··· Extract

Emmet Cahill

Praised as “Ireland’s Most Exciting Young Tenor,” Emmet Cahill has captivated audiences across North America for over a decade as the lead singer of the PBS phenomenon Celtic Thunder. During this time, he has helped the group achieve remarkable success, with six albums reaching #1 on the World Billboard charts.

He has been the featured guest soloist with prestigious ensembles including the world-renowned Tabernacle Choir, Atlanta Symphony and Pittsburgh Symphony. As a solo artist, Emmet has performed in over 100 cities across the U.S. and Canada, and his sold-out solo debut at New York’s legendary Carnegie Hall was met with rave reviews.

Emmet’s concert programs showcase beloved Irish classics that resonate deeply with audiences, especially the millions of Irish Americans across the country. His repertoire also includes timeless American standards like Moon River and Some Enchanted Evening, alongside showstopping anthems such as The Impossible Dream and You Raise Me Up. Through his soaring tenor voice and heartfelt performances, Emmet has solidified his place as one of the most sought-after Irish tenors of his generation.

······

Using the information:
1: In the stretch of the Emmet Cahill bio from "Emmet’s concert programs" through "of his generation.", replace "Moon River" with "Danny Boy" and give that part again.
2: Turn the paragraph of the Emmet Cahill bio that starts "He has been the featured guest soloist" into a short list that keeps its main facts.
3: Decide whether each statement agrees with the Emmet Cahill bio. Answer yes or no, and quote the words that settle it.
(a) Six of the group's albums reached #1 on the World Billboard charts.
(b) His solo debut at Carnegie Hall did not sell out.
(c) He has been lead singer of Celtic Thunder for less than five years.
The data that follows comes from a separate source.

··· Listed entries

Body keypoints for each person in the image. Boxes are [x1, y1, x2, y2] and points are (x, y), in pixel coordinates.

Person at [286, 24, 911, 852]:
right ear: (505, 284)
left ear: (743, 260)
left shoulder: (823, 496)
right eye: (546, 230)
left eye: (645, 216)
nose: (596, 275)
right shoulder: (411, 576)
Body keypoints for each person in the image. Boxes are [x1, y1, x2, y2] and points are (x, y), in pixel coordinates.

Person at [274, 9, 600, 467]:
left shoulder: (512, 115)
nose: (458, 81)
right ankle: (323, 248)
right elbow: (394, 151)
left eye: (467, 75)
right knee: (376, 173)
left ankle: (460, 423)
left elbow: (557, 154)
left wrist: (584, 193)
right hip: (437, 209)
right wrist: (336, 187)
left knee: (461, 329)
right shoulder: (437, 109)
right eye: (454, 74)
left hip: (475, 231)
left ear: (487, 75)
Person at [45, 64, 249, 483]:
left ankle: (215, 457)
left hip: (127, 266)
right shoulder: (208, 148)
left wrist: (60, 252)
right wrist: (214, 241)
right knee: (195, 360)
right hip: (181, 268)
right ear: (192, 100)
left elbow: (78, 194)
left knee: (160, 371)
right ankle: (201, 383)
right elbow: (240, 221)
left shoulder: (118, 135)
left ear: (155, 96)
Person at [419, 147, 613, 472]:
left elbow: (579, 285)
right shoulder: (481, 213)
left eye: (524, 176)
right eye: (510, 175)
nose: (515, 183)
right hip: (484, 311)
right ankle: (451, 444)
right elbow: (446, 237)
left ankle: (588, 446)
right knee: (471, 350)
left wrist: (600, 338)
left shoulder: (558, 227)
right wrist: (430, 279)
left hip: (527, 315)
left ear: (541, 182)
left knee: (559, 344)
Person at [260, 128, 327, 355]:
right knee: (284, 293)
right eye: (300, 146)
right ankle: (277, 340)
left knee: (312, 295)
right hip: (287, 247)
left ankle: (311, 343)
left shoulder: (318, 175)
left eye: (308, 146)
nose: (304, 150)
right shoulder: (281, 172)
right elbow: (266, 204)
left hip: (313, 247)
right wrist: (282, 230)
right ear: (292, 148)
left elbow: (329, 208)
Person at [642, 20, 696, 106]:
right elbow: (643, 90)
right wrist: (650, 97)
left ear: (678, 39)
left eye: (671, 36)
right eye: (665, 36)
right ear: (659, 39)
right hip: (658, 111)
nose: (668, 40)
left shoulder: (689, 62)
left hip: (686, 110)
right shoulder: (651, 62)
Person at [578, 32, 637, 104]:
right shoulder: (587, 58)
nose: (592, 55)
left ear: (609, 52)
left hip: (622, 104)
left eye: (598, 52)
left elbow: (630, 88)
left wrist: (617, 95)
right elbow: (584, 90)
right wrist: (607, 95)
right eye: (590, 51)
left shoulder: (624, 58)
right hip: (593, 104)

······
··· Listed entries

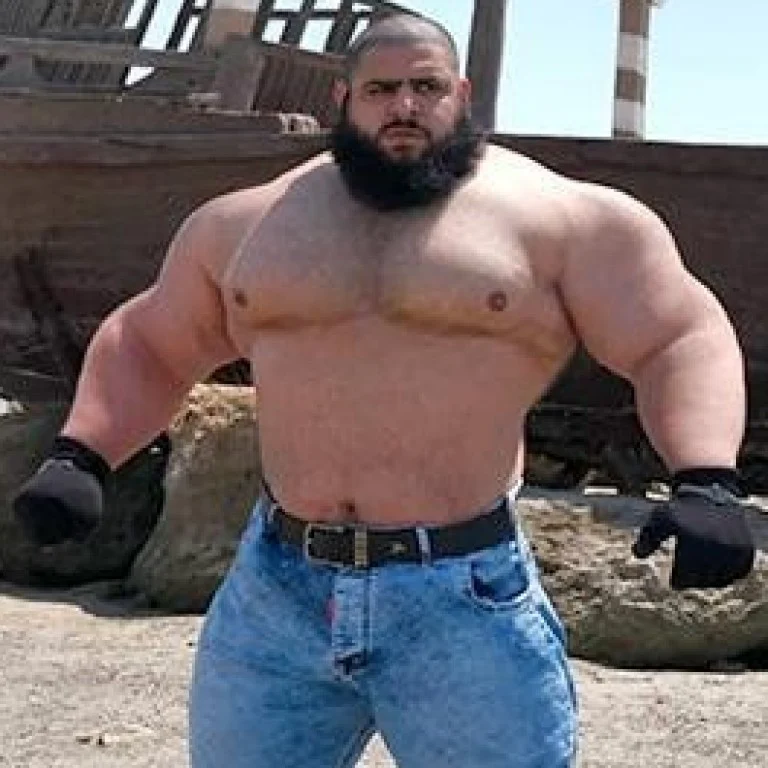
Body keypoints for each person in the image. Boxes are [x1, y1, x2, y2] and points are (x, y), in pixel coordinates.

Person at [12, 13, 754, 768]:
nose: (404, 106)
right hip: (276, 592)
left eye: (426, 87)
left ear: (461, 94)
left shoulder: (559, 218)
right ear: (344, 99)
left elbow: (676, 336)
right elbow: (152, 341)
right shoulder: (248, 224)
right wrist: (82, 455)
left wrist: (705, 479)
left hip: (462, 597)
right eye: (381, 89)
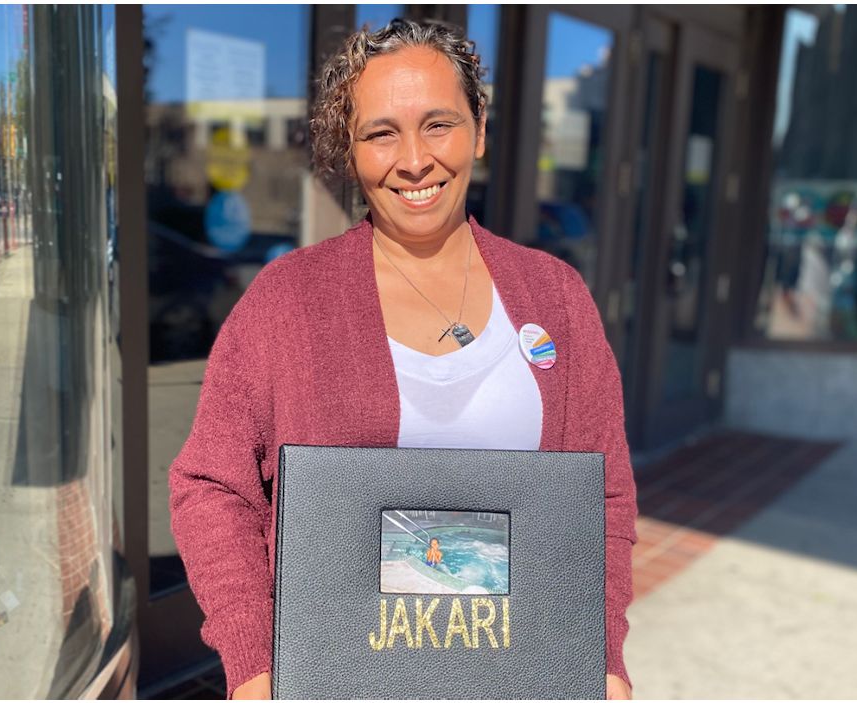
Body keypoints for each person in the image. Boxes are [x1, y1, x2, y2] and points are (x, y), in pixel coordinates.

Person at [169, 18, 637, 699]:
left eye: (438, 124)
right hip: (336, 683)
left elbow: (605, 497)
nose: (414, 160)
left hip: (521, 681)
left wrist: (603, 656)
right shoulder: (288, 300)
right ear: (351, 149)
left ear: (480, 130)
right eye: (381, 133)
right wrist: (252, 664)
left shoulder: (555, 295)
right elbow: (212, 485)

······

Answer set:
1:
Emmet’s concert programs showcase beloved Irish classics that resonate deeply with audiences, especially the millions of Irish Americans across the country. His repertoire also includes timeless American standards like Danny Boy and Some Enchanted Evening, alongside showstopping anthems such as The Impossible Dream and You Raise Me Up. Through his soaring tenor voice and heartfelt performances, Emmet has solidified his place as one of the most sought-after Irish tenors of his generation.

2:
- Featured guest soloist with the Tabernacle Choir, Atlanta Symphony and Pittsburgh Symphony
- Has performed as a solo artist in over 100 cities across the U.S. and Canada
- Sold-out solo debut at New York's Carnegie Hall, met with rave reviews

3:
(a) Yes: "with six albums reaching #1 on the World Billboard charts"
(b) No: "his sold-out solo debut at New York’s legendary Carnegie Hall"
(c) No: "for over a decade as the lead singer of the PBS phenomenon Celtic Thunder"